··· Given information

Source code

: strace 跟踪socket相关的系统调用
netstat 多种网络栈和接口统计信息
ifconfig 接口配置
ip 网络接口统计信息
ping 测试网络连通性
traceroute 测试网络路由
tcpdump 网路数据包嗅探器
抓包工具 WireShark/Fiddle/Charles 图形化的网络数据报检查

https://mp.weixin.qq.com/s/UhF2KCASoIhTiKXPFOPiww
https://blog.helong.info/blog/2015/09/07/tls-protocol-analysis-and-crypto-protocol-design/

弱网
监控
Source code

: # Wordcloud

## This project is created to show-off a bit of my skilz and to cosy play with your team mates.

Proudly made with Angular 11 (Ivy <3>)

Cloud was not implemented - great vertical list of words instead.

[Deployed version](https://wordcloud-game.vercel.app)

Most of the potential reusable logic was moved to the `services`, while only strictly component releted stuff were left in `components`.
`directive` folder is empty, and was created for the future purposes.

······
··· Given information

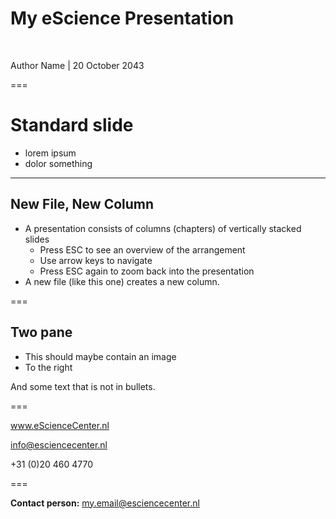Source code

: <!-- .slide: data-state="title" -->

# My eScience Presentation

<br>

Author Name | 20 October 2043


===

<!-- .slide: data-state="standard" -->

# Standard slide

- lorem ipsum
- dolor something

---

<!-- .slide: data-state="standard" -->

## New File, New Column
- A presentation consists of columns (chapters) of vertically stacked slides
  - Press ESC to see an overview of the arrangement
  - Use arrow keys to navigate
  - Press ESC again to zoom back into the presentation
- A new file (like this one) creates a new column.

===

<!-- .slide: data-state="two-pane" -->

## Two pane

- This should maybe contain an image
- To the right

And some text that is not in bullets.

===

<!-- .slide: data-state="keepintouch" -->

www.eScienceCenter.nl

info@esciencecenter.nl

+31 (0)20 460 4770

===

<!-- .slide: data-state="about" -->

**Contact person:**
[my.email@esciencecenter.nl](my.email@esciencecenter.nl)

······

Reproduce each line in the rows above that contains the string "https". The match is case-sensitive.

**Your solution:**
https://mp.weixin.qq.com/s/UhF2KCASoIhTiKXPFOPiww
https://blog.helong.info/blog/2015/09/07/tls-protocol-analysis-and-crypto-protocol-design/
[Deployed version](https://wordcloud-game.vercel.app)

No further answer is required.